_JOB_.
Write out, word for word, the part of the commentary on Rush Limbaugh and NFL ownership that runs from "Limbaugh, who consistently" up to and including "Age of Obama.".

_EXTRACT TO READ_.
..............................
Football’s Follies

Some in the NFL universe are voicing opposition to Rush Limbaugh as a possible team owner, suggesting the conservative talk-show host is too controversial, or perhaps even racist. Give me a break. This is the politics of personal destruction on the gridiron. Is Limbaugh bombastic? Assuredly. Racist? No.

Limbaugh, who consistently promotes the NFL on his show, doesn’t care what color anyone is. The key thing for him is what a person believes. Limbaugh has had an African American fill-in host for years, Walter E. Williams, and he regularly quotes from intellectuals such as Thomas Sowell, another African American.

What Limbaugh said years ago about the media desiring that a “black quarterback” do well was a critique of the media, not Donovan McNabb’s race. You can disagree with him on this point if you want, but it was not racist. I remember when legendary broadcaster Howard Cosell was railroaded off the air for an unfortunate comment on Monday Night Football; I’d like to think we have learned a thing or two about tolerance in the Age of Obama.
..............................
_PROVIDED DATA_.
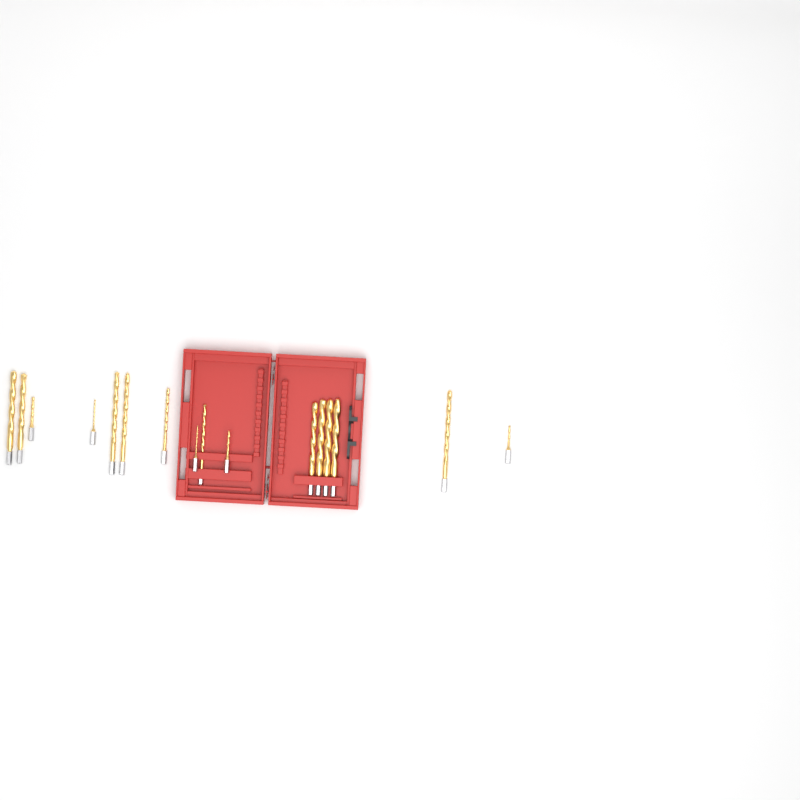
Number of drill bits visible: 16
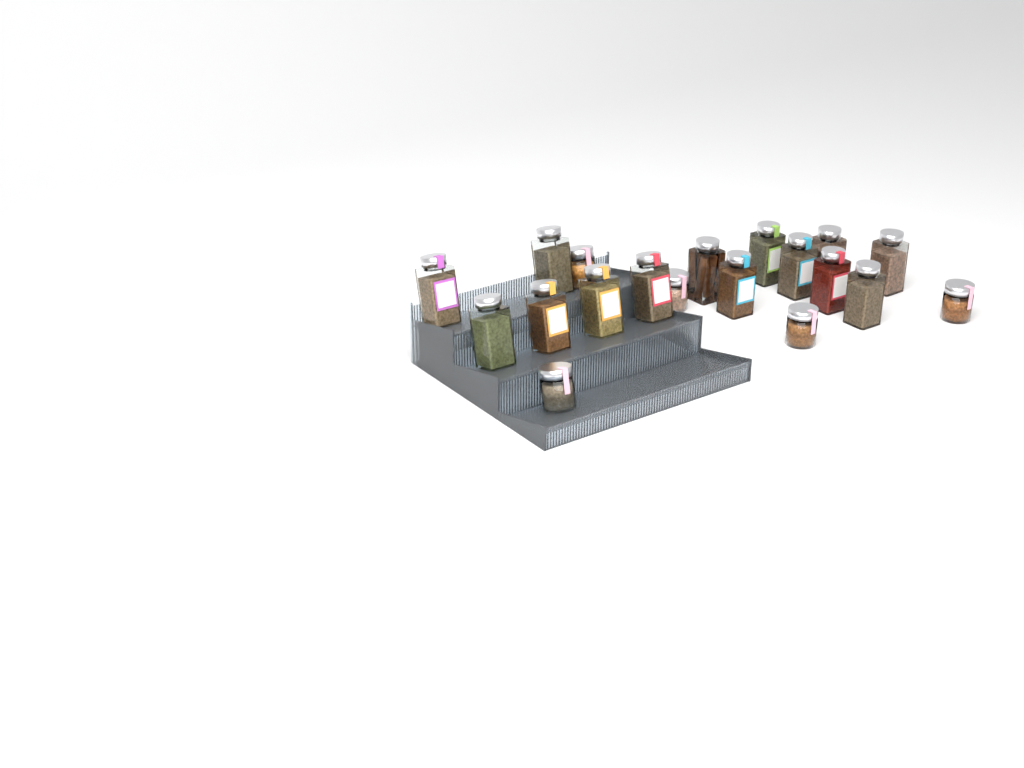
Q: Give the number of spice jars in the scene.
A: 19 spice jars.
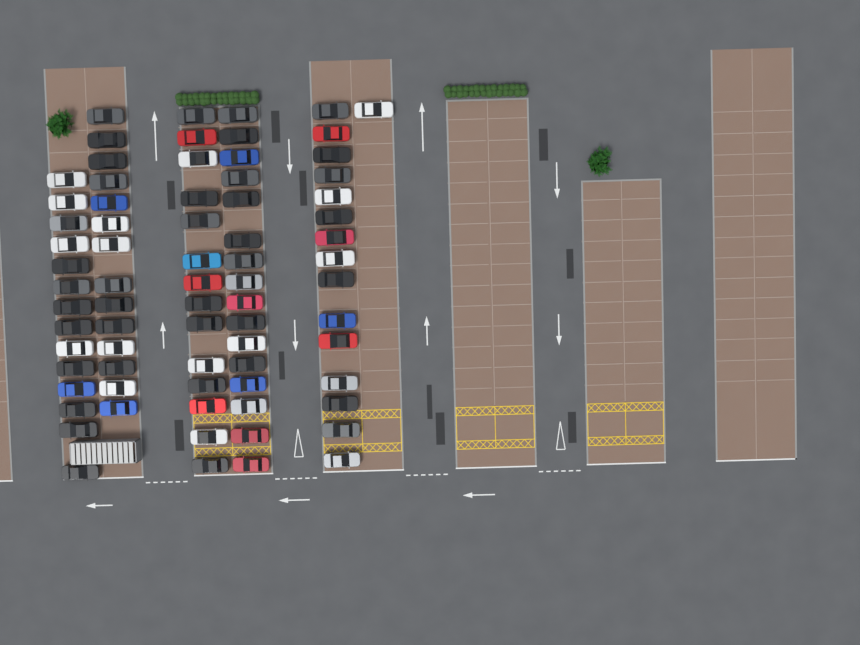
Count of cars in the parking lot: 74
..............................
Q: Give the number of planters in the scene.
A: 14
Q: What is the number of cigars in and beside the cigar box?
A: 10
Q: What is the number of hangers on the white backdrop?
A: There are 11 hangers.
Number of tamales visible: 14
..............................
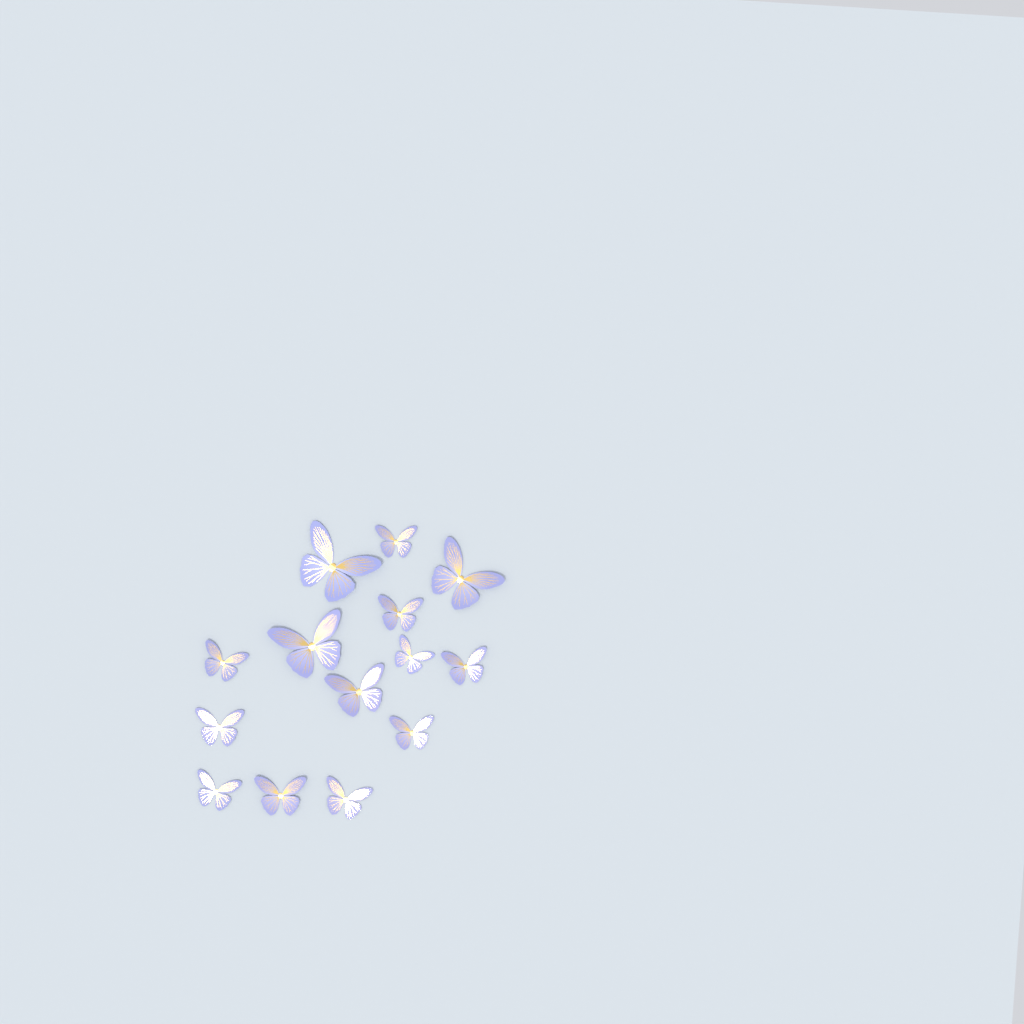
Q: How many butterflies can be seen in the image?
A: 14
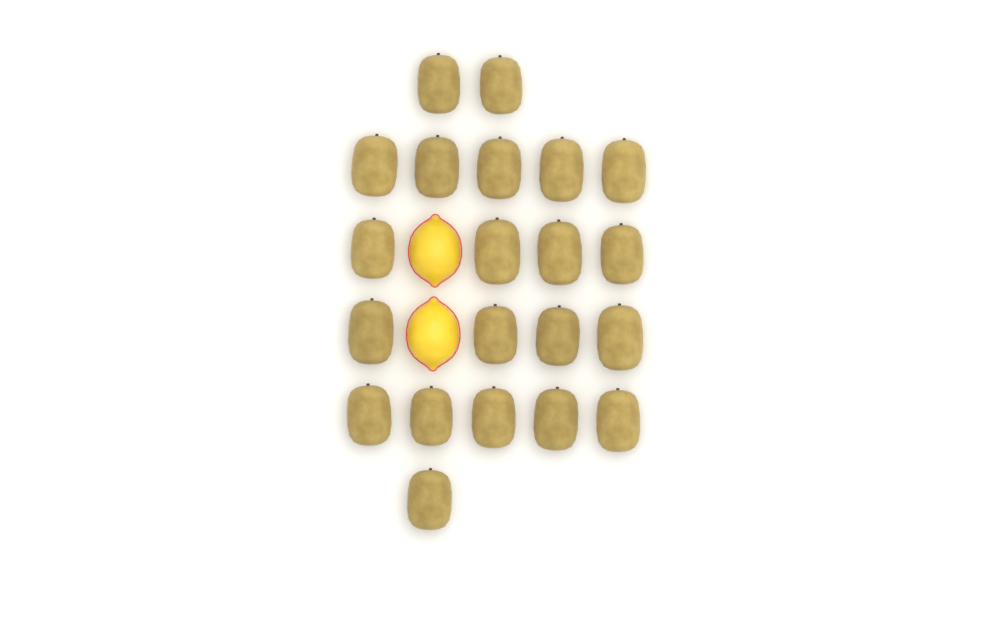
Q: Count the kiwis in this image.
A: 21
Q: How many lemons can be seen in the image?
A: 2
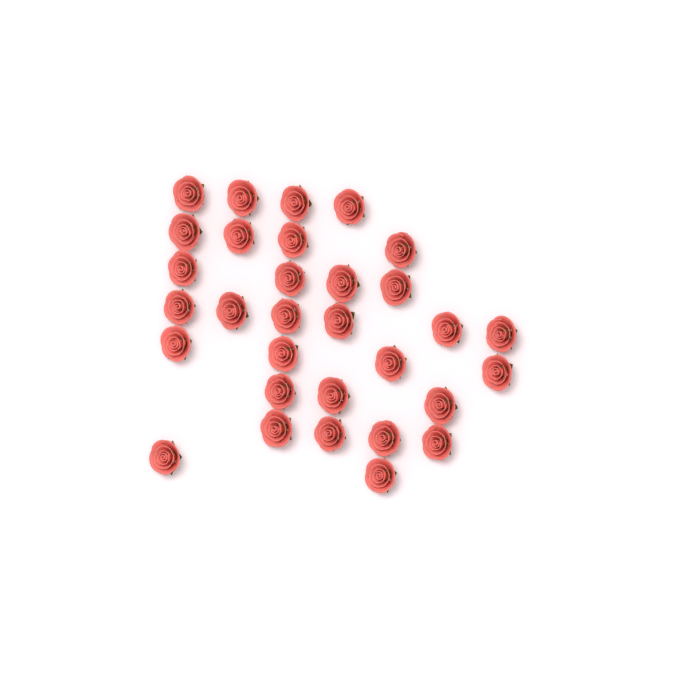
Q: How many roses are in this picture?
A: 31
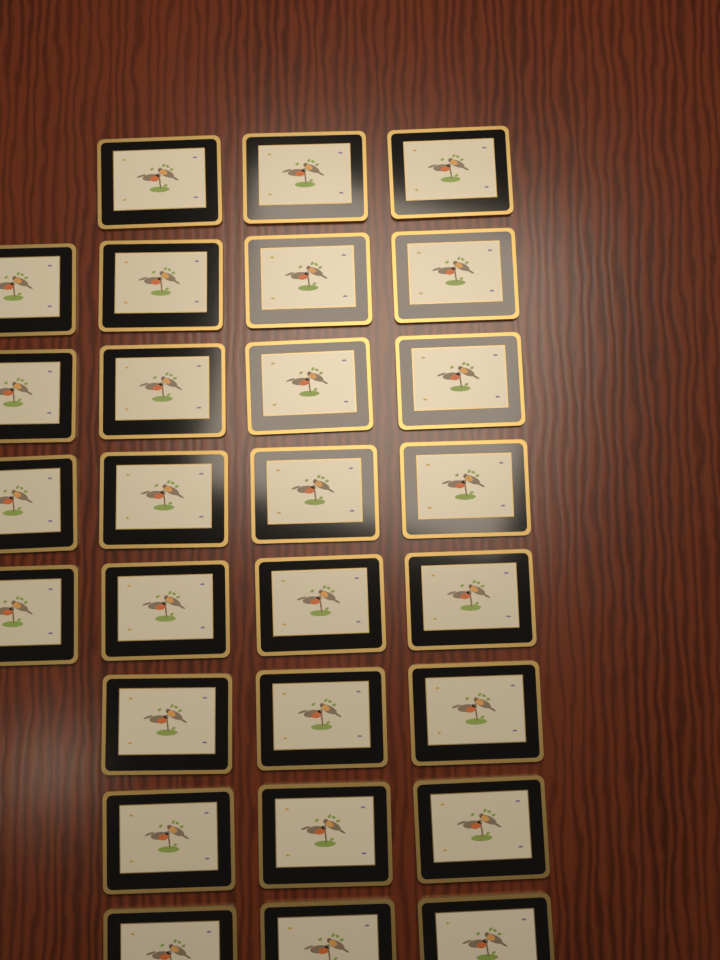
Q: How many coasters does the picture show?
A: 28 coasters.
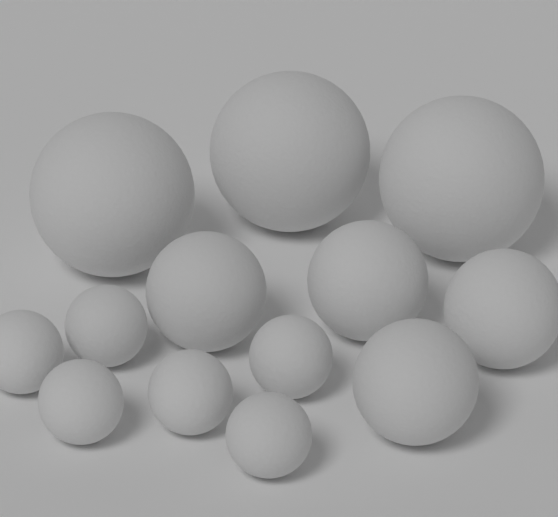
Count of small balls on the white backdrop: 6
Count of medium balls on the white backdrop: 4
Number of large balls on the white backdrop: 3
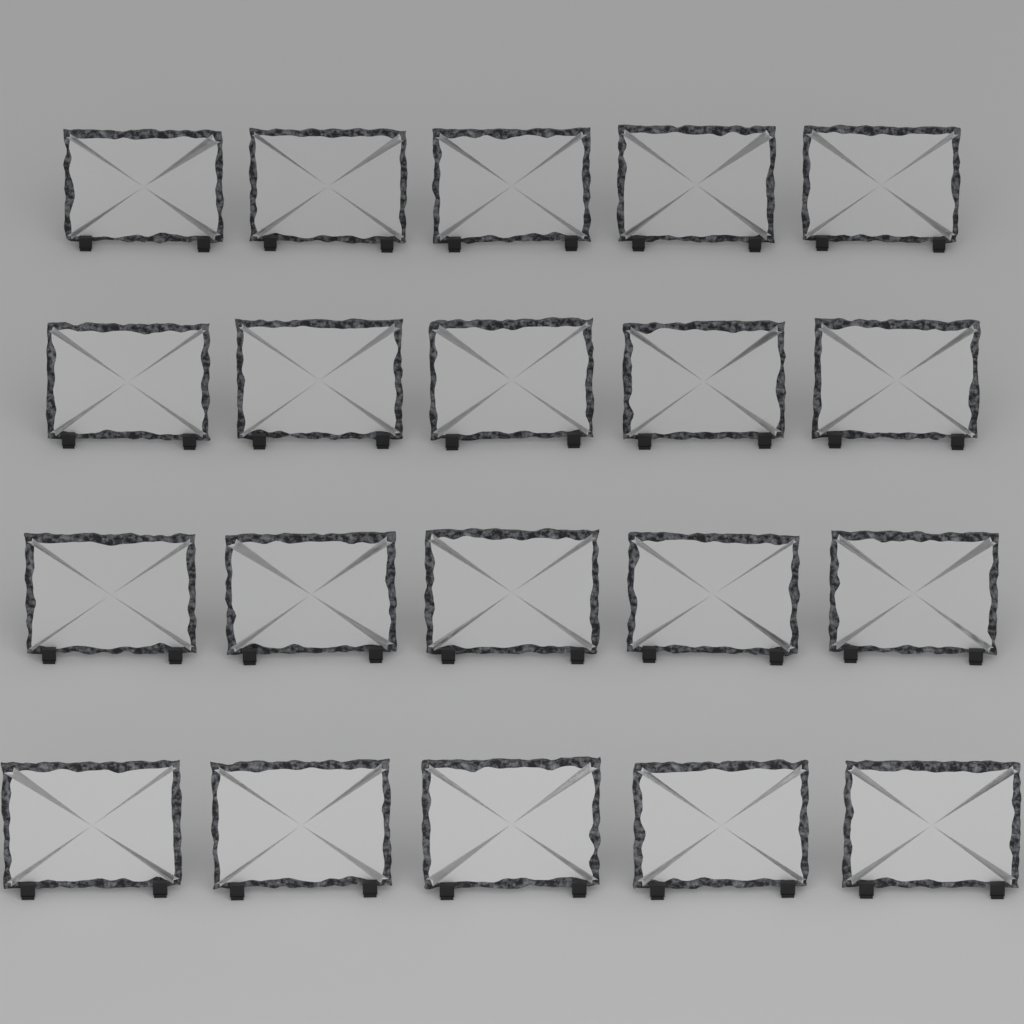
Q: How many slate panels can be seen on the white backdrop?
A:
..............................
_FULL RESPONSE_.
Limbaugh, who consistently promotes the NFL on his show, doesn’t care what color anyone is. The key thing for him is what a person believes. Limbaugh has had an African American fill-in host for years, Walter E. Williams, and he regularly quotes from intellectuals such as Thomas Sowell, another African American.

What Limbaugh said years ago about the media desiring that a “black quarterback” do well was a critique of the media, not Donovan McNabb’s race. You can disagree with him on this point if you want, but it was not racist. I remember when legendary broadcaster Howard Cosell was railroaded off the air for an unfortunate comment on Monday Night Football; I’d like to think we have learned a thing or two about tolerance in the Age of Obama.